A new study from researchers at UC San Diego raises concerns about the reliability and robustness of code generated by large language models (LLMs) like GPT-4 and Llama 2.
The researchers evaluated several state-of-the-art LLMs on a new benchmark called ROBUSTAPI, which contains over 1200 real-world Java programming questions from Stack Overflow. The benchmark specifically checks for proper usage of Java APIs to avoid common mistakes that could lead to crashes, memory leaks or other issues when deployed in production environments.
To evaluate code reliability, the researchers developed an API Checker that analyzes the structure of generated code snippets using abstract syntax trees. It checks that proper API usage rules are followed, like exception handling or resource management conventions. Violations of expected API patterns are flagged as errors, even if the code functionally executes. This static analysis method provides full coverage and aligns well with software engineering notions of reliability, versus just testing functional correctness. The API Checker represents a novel way to benchmark code generation systems on robustness concerns relevant for real-world usage.
The researchers systematically evaluated the code generation capabilities of several state-of-the-art LLMs, including GPT-3, GPT-4, Llama 2 and Vicuna. Across ROBUSTAPI dataset, the models were prompted with real Java programming questions and asked to provide code snippets utilizing specific APIs.
Surprisingly, the results showed that even the most advanced LLMs still frequently generate code with API misuses – up to 70% of the time in some cases. Even GPT-4, touted as much more advanced than GPT-3, had higher rates of API misuse compared to its predecessor. Given OpenAI’s claims that GPT-4 has 40% greater coding ability, it was startling that its code was still so prone to subtle reliability issues.
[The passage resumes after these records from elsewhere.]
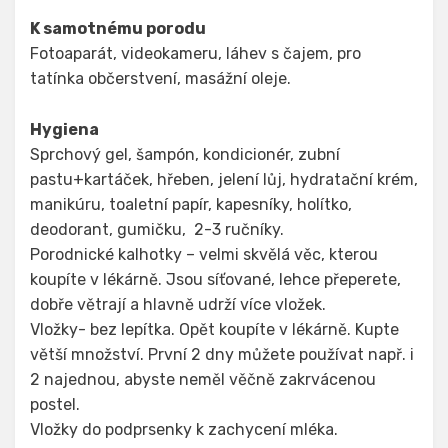
K samotnému porodu
Fotoaparát, videokameru, láhev s čajem, pro
tatínka občerstvení, masážní oleje.
Hygiena
Sprchový gel, šampón, kondicionér, zubní
pastu+kartáček, hřeben, jelení lůj, hydratační krém,
manikúru, toaletní papír, kapesníky, holítko,
deodorant, gumičku, 2-3 ručníky.
Porodnické kalhotky – velmi skvělá věc, kterou
koupíte v lékárně. Jsou síťované, lehce přeperete,
dobře větrají a hlavně udrží více vložek.
Vložky- bez lepítka. Opět koupíte v lékárně. Kupte
větší množství. První 2 dny můžete používat např. i
2 najednou, abyste neměl věčně zakrvácenou
postel.
Vložky do podprsenky k zachycení mléka.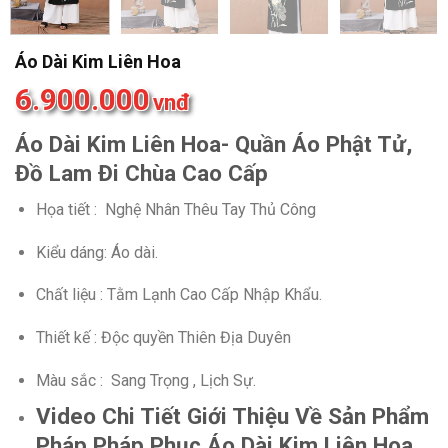
Áo Dài Kim Liên Hoa
6.900.000
vnđ
Áo Dài Kim Liên Hoa- Quần Áo Phật Tử,
Đồ Lam Đi Chùa Cao Cấp
Họa tiết : Nghệ Nhân Thêu Tay Thủ Công
Kiểu dáng: Áo dài.
Chất liệu : Tằm Lạnh Cao Cấp Nhập Khẩu.
Thiết kế : Độc quyền Thiên Địa Duyên
Màu sắc : Sang Trọng , Lịch Sự.
Video Chi Tiết Giới Thiệu Về Sản Phẩm
Pháp Pháp Phục Áo Dài Kim Liên Hoa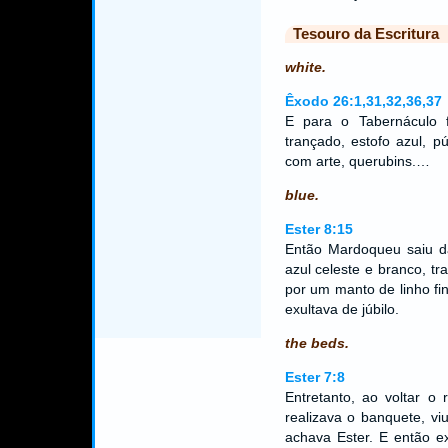
Tesouro da Escritura
white.
Êxodo 26:1,31,32,36,37
E para o Tabernáculo fa
trançado, estofo azul, 
com arte, querubins.…
blue.
Ester 8:15
Então Mardoqueu saiu da
azul celeste e branco, t
por um manto de linho fin
exultava de júbilo.
the beds.
Ester 7:8
Entretanto, ao voltar o
realizava o banquete, v
achava Ester. E então ex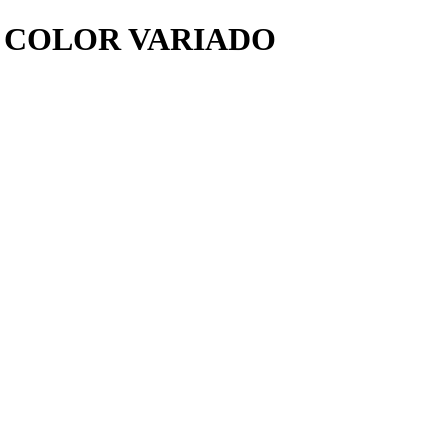
 COLOR VARIADO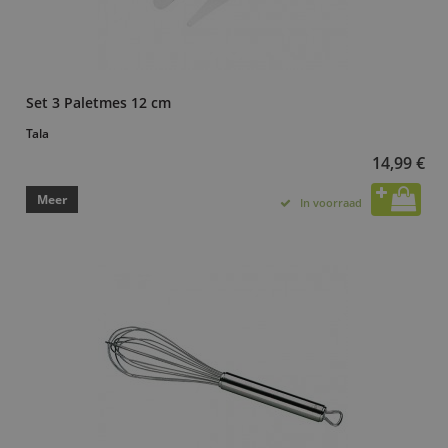
Set 3 Paletmes 12 cm
Tala
14,99 €
Meer
In voorraad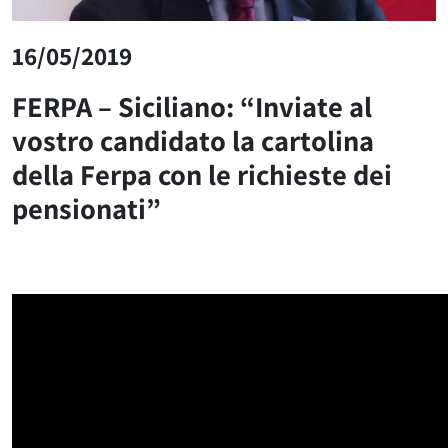
16/05/2019
FERPA – Siciliano: “Inviate al
vostro candidato la cartolina
della Ferpa con le richieste dei
pensionati”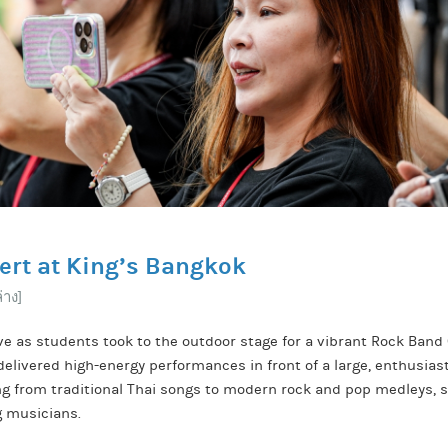
rt at King’s Bangkok
าง]
e as students took to the outdoor stage for a vibrant Rock Band C
delivered high-energy performances in front of a large, enthusias
g from traditional Thai songs to modern rock and pop medleys, s
g musicians.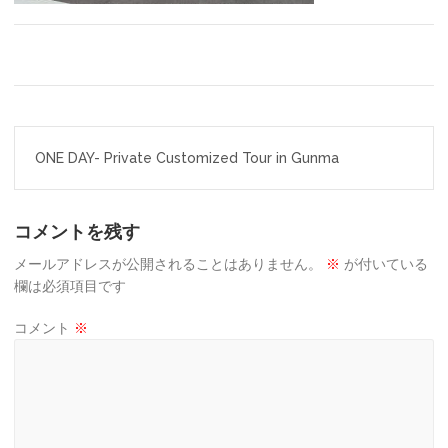
投
ONE DAY- Private Customized Tour in Gunma
稿
ナ
コメントを残す
ビ
ゲ
メールアドレスが公開されることはありません。
※
が付いている
欄は必須項目です
ー
コメント
※
シ
ョ
ン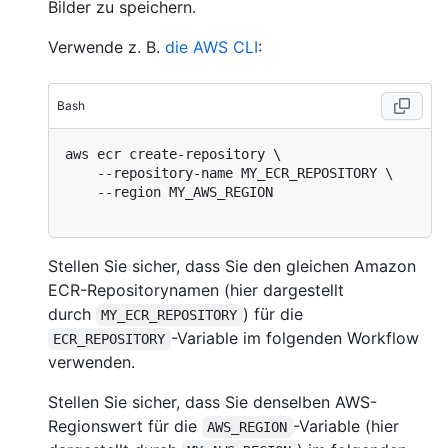
Bilder zu speichern.
Verwende z. B.
die AWS CLI
:
Bash
aws ecr create-repository \

    --repository-name MY_ECR_REPOSITORY \

    --region MY_AWS_REGION

Stellen Sie sicher, dass Sie den gleichen Amazon
ECR-Repositorynamen (hier dargestellt
durch
) für die
MY_ECR_REPOSITORY
-Variable im folgenden Workflow
ECR_REPOSITORY
verwenden.
Stellen Sie sicher, dass Sie denselben AWS-
Regionswert für die
-Variable (hier
AWS_REGION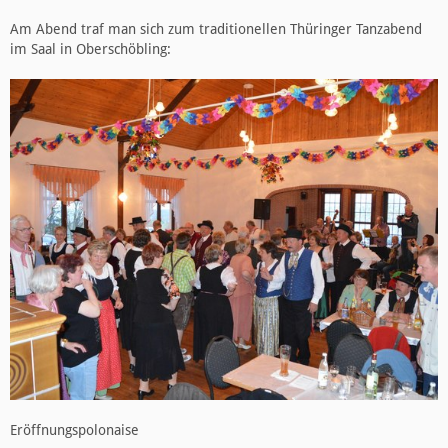
Am Abend traf man sich zum traditionellen Thüringer Tanzabend
im Saal in Oberschöbling:
Eröffnungspolonaise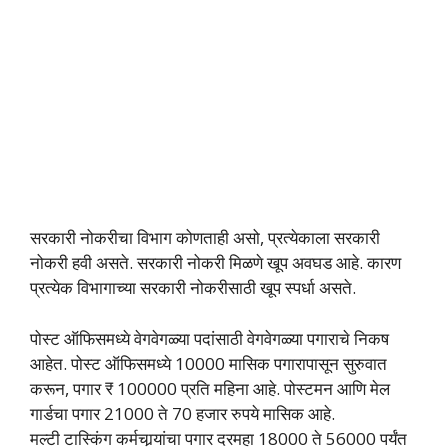
सरकारी नोकरीचा विभाग कोणताही असो, प्रत्येकाला सरकारी
नोकरी हवी असते. सरकारी नोकरी मिळणे खूप अवघड आहे. कारण
प्रत्येक विभागाच्या सरकारी नोकरीसाठी खूप स्पर्धा असते.
पोस्ट ऑफिसमध्ये वेगवेगळ्या पदांसाठी वेगवेगळ्या पगाराचे निकष
आहेत. पोस्ट ऑफिसमध्ये 10000 मासिक पगारापासून सुरुवात
करून, पगार ₹ 100000 प्रति महिना आहे. पोस्टमन आणि मेल
गार्डचा पगार 21000 ते 70 हजार रुपये मासिक आहे.
मल्टी टास्किंग कर्मचार्‍यांचा पगार दरमहा 18000 ते 56000 पर्यंत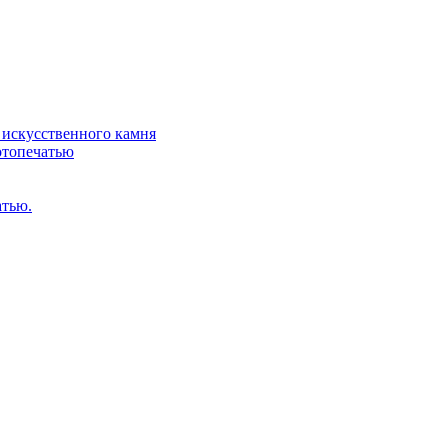
искусственного камня
отопечатью
атью.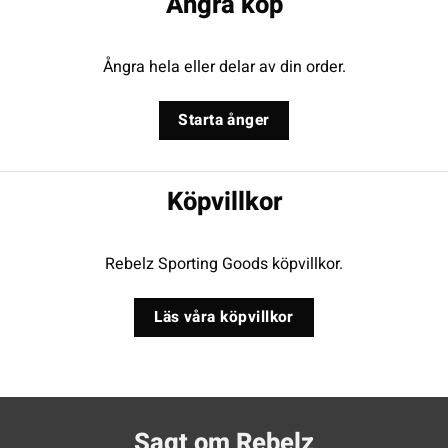
Ångra köp
Ångra hela eller delar av din order.
Starta ånger
Köpvillkor
Rebelz Sporting Goods köpvillkor.
Läs våra köpvillkor
Sagt om Rebelz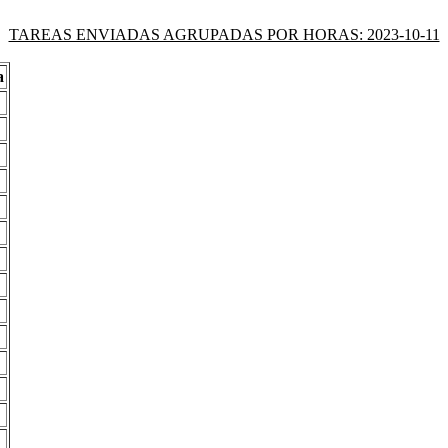
TAREAS ENVIADAS AGRUPADAS POR HORAS: 2023-10-11
a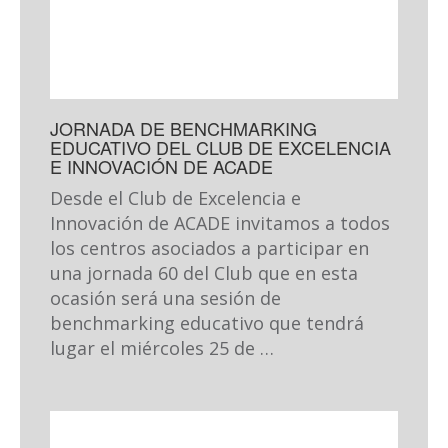
JORNADA DE BENCHMARKING
EDUCATIVO DEL CLUB DE EXCELENCIA
E INNOVACIÓN DE ACADE
Desde el Club de Excelencia e
Innovación de ACADE invitamos a todos
los centros asociados a participar en
una jornada 60 del Club que en esta
ocasión será una sesión de
benchmarking educativo que tendrá
lugar el miércoles 25 de …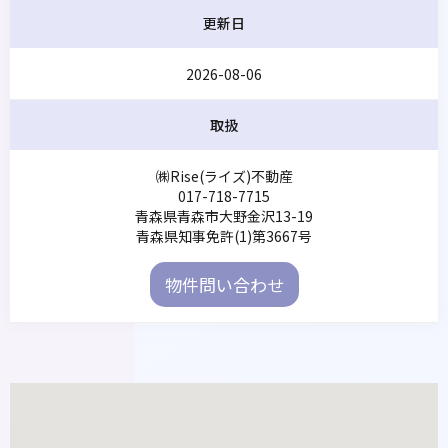
更新日
2026-08-06
取扱
㈱Rise(ライズ)不動産
017-718-7715
青森県青森市大野金沢13-19
青森県知事免許(1)第3667号
物件問い合わせ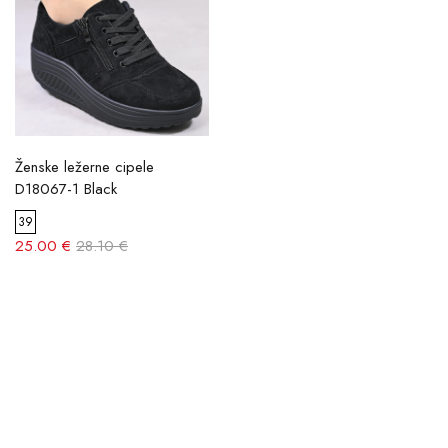
Ženske ležerne cipele
D18067-1 Black
39
25.00 €
28.10 €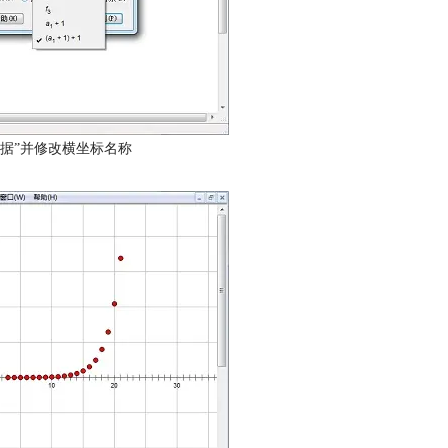
据”并修改横坐标名称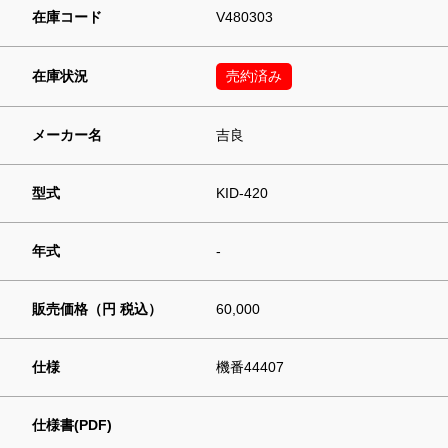
在庫コード
V480303
在庫状況
売約済み
メーカー名
吉良
型式
KID-420
年式
-
販売価格（円 税込）
60,000
仕様
機番44407
仕様書(PDF)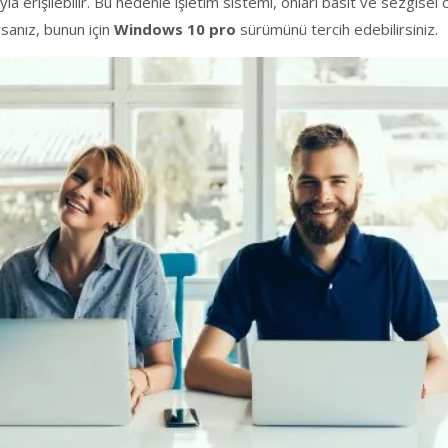
yla erişilebilir. Bu nedenle işletim sistemi, onları basit ve sezgisel
rsanız, bunun için
Windows 10 pro
sürümünü tercih edebilirsiniz.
Additional experiments1 explored whether providing examples would reduce errors2. In most cases, an irrelevant example improved syntactic quality but did not affect API misuse rates. However, when given highly-tailored examples demonstrating correct usage, some models like GPT-3 did show meaningful improvements.
Yet even the best results remained far below human reliability standards, with API misuses still seen in 30-50% of code snippets. The findings highlight a considerable gap between LLMs’ raw text generation prowess and abilities needed for real-world software development. The models appear proficient at superficial coding tasks, but lack the robustness required for mission-critical systems.
This study reveals fundamental limitations of current LLMs’ code generation capabilities when held to higher bars for safety, security, and reliability – criteria that will be crucial as AI assumes greater roles in engineering workflows.
To address this, a combination of static analysis tools could be used along AI generation to identify errors and possibly provide models with additional feedback. Providing the models correct API usage examples was also found to help in some cases.
The findings indicate there is still substantial room for improvement to turn LLMs into truly useful AI coding assistants. While the raw capabilities are impressive, ensuring safety and reliability of the generated code remains an open challenge on the path towards more human-like code generation.
Zero-shot: The LLM is given just the coding prompt without any examples.
One-shot-irrelevant: The prompt includes one example that uses a different, irrelevant API. This is meant to prime the model on the expected code format.
One-shot-relevant: The prompt includes one example that properly uses the same API as the test question. This tests whether the model can learn from a good usage example.
The one-shot conditions explore whether providing in-context examples helps reduce API misuse rates. The irrelevant example is meant to isolate syntax priming from learning API semantics. The relevant example specifically teaches proper API usage patterns.